"Each year, New York City releases data in an annual Mayor’s Management Report that’s supposed to account for how well city agencies are performing. This year, more than any in recent memory, that report helps us make sense of what’s happened and still happening to New York," writes Laura Nahmias. "The statistics form a snapshot of our collective anguish — a sense of the extraordinary breadth and scope of what we’ve lost to the coronavirus."
"As a nation, we are more segregated into blue and red enclaves than ever. This means that most people don’t regularly encounter others with opposite views. Trump-lovers and Trump-haters rarely share the same space. So, when differences occur with people you love and trust over how to behave in a deadly pandemic — where geography and a political divide is not necessarily present — the conflict can be especially distressing," write George Loewenstein and Elke U. Weber. "Social science provides some clues for why this is the case."
"While polls indicate that 90% of Americans comprehend the importance of wearing masks away from home and 60% say they always wear one in public, at least 10% say they never wear one.
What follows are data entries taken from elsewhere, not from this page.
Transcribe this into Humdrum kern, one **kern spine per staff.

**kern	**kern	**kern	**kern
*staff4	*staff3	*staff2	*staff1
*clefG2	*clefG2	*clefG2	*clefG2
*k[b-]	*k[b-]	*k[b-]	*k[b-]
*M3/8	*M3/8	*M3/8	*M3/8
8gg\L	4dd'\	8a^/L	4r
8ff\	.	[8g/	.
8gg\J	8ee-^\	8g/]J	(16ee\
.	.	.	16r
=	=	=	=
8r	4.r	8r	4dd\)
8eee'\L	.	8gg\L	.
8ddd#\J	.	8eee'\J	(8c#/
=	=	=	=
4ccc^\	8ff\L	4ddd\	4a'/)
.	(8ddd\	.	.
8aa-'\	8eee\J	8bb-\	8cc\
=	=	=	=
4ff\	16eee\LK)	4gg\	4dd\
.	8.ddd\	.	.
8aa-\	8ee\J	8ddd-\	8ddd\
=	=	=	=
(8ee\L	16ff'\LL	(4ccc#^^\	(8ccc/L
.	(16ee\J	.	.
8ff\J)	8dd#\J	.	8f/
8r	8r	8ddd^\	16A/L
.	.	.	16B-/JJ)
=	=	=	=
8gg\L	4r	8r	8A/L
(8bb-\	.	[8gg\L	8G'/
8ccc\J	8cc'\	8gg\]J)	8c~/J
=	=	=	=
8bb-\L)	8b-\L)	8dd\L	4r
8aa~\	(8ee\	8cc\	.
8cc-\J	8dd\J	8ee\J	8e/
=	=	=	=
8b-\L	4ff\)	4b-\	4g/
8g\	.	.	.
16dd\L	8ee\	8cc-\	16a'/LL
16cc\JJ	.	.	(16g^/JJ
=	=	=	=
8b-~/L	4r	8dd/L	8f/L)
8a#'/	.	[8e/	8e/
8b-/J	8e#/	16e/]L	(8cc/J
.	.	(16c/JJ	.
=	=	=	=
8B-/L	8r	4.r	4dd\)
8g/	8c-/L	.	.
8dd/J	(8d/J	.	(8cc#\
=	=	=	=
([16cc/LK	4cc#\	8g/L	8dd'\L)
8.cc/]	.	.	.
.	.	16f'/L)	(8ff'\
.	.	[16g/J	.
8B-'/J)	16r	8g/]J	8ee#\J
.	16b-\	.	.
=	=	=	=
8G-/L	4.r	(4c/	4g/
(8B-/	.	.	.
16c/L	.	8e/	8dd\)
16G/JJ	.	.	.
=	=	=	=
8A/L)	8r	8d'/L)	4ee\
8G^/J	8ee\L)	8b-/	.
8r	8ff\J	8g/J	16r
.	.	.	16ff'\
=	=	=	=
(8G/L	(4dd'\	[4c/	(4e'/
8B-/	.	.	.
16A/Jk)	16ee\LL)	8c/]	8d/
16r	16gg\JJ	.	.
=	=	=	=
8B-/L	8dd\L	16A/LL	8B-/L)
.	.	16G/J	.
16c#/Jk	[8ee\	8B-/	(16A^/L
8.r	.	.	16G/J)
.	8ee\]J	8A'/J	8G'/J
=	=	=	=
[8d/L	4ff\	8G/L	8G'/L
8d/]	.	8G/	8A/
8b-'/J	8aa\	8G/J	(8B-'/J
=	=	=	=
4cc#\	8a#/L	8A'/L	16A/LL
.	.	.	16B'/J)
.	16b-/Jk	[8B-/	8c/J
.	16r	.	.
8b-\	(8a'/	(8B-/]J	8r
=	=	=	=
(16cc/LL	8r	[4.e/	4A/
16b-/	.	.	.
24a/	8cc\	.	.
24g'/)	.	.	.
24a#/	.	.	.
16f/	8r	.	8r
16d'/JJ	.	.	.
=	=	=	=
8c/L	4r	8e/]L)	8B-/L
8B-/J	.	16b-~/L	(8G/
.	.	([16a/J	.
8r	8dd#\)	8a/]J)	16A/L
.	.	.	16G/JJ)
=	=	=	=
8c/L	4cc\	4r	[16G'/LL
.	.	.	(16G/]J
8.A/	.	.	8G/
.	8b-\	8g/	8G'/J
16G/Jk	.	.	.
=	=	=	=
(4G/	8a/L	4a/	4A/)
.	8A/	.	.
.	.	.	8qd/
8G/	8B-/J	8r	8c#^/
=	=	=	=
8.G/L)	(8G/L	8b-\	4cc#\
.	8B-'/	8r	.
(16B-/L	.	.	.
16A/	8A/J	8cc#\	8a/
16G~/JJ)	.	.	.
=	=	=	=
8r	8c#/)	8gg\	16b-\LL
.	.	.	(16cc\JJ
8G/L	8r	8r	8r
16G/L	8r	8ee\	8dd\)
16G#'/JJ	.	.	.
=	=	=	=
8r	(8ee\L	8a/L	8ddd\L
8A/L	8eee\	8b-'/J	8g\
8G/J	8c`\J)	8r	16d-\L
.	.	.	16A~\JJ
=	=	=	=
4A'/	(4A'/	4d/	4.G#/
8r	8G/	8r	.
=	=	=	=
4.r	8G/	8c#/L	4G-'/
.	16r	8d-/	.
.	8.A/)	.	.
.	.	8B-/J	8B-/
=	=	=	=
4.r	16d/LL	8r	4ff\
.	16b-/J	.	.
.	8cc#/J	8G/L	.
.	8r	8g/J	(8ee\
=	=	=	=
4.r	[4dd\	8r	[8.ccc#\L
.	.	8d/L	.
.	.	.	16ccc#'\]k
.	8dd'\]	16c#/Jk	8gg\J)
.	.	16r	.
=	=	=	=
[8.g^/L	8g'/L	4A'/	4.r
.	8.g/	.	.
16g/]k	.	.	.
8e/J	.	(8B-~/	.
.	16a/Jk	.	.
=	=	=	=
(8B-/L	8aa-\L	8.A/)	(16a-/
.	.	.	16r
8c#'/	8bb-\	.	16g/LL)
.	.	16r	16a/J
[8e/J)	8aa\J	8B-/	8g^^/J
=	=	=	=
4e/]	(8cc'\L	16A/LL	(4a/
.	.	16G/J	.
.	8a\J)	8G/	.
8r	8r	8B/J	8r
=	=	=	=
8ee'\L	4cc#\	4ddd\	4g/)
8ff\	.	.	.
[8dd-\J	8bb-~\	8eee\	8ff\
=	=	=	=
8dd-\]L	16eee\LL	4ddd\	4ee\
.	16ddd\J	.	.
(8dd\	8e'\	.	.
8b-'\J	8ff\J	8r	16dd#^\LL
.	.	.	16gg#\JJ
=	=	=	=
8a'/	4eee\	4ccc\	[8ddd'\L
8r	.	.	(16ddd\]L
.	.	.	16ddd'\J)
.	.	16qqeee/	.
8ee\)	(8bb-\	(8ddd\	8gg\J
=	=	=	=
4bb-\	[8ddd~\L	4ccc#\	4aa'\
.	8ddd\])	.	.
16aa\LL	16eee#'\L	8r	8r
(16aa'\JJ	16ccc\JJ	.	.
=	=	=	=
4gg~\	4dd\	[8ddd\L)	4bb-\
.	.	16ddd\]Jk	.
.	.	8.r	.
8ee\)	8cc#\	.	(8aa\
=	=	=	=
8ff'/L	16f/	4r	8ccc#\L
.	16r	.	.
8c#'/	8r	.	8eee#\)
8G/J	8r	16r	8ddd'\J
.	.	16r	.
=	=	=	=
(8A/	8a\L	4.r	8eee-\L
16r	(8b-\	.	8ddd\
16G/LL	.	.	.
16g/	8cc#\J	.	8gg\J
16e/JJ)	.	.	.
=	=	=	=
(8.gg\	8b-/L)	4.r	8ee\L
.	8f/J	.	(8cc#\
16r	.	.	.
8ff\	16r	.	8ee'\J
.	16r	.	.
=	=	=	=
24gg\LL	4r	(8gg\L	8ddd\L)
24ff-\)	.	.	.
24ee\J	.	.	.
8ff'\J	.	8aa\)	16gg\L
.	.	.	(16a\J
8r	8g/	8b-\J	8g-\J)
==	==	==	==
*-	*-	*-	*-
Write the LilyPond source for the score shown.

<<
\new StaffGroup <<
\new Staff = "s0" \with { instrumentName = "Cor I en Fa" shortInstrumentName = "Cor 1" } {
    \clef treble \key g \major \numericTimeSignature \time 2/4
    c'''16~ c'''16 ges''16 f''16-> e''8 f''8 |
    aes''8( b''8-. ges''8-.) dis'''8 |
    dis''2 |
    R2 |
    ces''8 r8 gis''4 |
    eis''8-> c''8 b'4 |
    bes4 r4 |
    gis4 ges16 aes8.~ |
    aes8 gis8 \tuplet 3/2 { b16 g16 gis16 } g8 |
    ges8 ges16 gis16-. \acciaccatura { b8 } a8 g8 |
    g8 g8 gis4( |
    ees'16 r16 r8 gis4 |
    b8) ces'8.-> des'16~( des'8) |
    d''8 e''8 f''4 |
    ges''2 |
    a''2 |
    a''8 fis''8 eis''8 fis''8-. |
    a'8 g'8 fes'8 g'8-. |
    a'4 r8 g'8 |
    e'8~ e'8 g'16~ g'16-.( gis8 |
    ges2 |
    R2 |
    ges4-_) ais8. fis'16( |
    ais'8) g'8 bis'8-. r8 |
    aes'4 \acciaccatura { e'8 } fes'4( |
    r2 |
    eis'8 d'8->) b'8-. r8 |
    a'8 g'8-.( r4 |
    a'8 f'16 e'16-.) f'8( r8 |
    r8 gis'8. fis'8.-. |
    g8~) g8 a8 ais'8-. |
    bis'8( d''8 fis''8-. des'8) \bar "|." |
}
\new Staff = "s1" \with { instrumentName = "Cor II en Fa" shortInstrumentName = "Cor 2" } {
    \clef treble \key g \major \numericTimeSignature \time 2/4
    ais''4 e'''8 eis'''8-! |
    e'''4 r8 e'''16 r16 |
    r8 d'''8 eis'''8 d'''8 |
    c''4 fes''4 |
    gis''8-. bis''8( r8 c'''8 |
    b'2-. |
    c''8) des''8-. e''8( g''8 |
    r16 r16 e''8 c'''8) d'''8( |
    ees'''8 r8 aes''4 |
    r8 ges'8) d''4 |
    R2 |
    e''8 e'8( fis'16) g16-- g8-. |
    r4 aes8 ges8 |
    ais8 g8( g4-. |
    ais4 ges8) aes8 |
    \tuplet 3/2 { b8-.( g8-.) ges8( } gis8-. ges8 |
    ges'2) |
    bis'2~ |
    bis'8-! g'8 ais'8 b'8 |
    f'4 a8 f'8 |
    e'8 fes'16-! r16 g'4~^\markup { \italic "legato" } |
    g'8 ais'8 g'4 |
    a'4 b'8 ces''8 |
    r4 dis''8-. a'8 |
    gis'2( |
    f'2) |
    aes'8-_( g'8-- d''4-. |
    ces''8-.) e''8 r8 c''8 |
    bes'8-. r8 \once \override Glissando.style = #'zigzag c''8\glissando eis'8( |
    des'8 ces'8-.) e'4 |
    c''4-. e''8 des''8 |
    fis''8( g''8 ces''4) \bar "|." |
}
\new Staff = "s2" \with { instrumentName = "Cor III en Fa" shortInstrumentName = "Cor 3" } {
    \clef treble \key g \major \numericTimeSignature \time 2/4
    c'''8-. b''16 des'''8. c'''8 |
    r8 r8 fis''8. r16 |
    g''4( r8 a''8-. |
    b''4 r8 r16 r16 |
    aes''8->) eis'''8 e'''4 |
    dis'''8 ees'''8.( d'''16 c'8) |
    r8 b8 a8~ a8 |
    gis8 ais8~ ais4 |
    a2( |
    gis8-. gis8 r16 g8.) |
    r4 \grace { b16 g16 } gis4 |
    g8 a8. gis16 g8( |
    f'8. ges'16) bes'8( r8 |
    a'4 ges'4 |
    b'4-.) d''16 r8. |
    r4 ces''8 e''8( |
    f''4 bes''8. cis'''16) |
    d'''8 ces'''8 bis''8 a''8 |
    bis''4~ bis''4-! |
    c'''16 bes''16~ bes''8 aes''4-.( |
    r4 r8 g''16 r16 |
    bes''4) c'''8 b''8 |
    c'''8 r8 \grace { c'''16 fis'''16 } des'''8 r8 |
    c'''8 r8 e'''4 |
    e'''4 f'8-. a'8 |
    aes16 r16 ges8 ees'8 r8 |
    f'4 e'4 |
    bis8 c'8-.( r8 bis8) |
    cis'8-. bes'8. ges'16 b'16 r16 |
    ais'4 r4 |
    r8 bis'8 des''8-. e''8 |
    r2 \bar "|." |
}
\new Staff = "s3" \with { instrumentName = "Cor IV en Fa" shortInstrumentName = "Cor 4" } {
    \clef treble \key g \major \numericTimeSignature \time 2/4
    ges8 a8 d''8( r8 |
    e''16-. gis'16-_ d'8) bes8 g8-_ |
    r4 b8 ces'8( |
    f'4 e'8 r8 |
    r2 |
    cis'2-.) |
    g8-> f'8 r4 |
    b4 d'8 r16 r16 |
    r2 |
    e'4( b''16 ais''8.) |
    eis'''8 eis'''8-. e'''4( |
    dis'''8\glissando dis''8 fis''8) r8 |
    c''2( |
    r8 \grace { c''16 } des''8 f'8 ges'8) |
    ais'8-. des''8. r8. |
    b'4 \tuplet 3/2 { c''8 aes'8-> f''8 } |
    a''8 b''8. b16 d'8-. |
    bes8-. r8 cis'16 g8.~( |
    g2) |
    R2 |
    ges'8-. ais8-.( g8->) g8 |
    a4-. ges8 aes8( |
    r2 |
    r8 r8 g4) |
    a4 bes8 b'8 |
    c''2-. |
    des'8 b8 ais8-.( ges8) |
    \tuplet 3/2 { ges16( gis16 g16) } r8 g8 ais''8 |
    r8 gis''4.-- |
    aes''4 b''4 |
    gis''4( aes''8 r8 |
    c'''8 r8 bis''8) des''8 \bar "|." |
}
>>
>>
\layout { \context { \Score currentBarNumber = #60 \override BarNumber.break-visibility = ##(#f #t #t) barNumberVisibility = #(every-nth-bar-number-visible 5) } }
My guess is that most of the diligent 60% would like to speak up when they see the maskless walk by, but we don’t. And why not?" writes Dan Rodricks. "Because we live in tense times, depressingly divided times. I figure that a person who defies medical advice to wear a mask in public is someone who supports the maskless President Donald Trump and would surely see a proselytizing mask wearer as a liberal do-gooder who can go to hell."
"In sharp contrast to its impressive performance with the CARES Act, which was passed in less than two weeks, Congress’s attempt at a second major pandemic relief bill has been a rolling disaster for nearly two months. To prevent a lasting recession from taking hold, Congress needs to find a compromise," writes Karl W. Smith. "The bipartisan Problem Solvers Caucus in the House laid out just such a blueprint on Tuesday. It’s not perfect. It won’t satisfy Democratic demands for huge state and local aid, or placate the Republican desire to cut costs. It might, however, be enough to keep the economy growing through the end of the year and give the U.S. a shot at avoiding another decade of labor-market pain."
"Another new test for COVID-19 was recently authorized — and this one could be a game-changer," writes Kevin Pham. "The Abbott Diagnostics BinaxNOW antigen test is a new point-of-care test that reportedly costs only $5 to administer, delivers results in as little as 15 minutes and requires no laboratory equipment to perform. That means it can be used in clinics far from commercial labs or without relying on a nearby hospital lab. That last factor is key."
"According to the USDA, Americans spend less on food as a percent of their incomes than anyone else in the world. This may seem like a good deal, especially for people who struggle to make ends meet. But, in fact, our cheap food economy is really a crooked one, with family farmers and food system workers underwriting a system that disproportionately benefits corporations," writes Anthony Pahnke. "The COVID-19 pandemic has brought this into focus more than ever, by highlighting how the system cheats rural and urban working people out of a decent life."
"This virus has cost us too much. The numbers quantify who and what we’ve lost. The stories behind those numbers beg us to conjure our humanity and demand better," writes Heidi Stevens. "President Trump should, of course, resign."
"There were two things about Supreme Court Justice Ruth Bader Ginsburg I admired deeply. One was her relentless defense of abortion and reproductive rights, and the other was her excellent planking form in the gym. Balancing your body weight on your hands and feet for 30 to 60 seconds is a challenge at any age, let alone 80-plus years old," writes Carla Hall. "But, then, fighting for abortion rights and holding a plank draw on some of the same skills — tenacity and a willingness to push through fatigue."
"Donald Trump’s habit of projecting his own failings onto his adversaries reached a new level of absurdity on Labor Day, when he attacked the Democratic ticket of Joe Biden and Kamala Harris for 'reckless anti-vaccine rhetoric' and accused them of a position that 'undermines science,'" writes Michael Hiltzik. "Throughout his tenure, as we’ve reported at length, it’s Trump who has undermined science."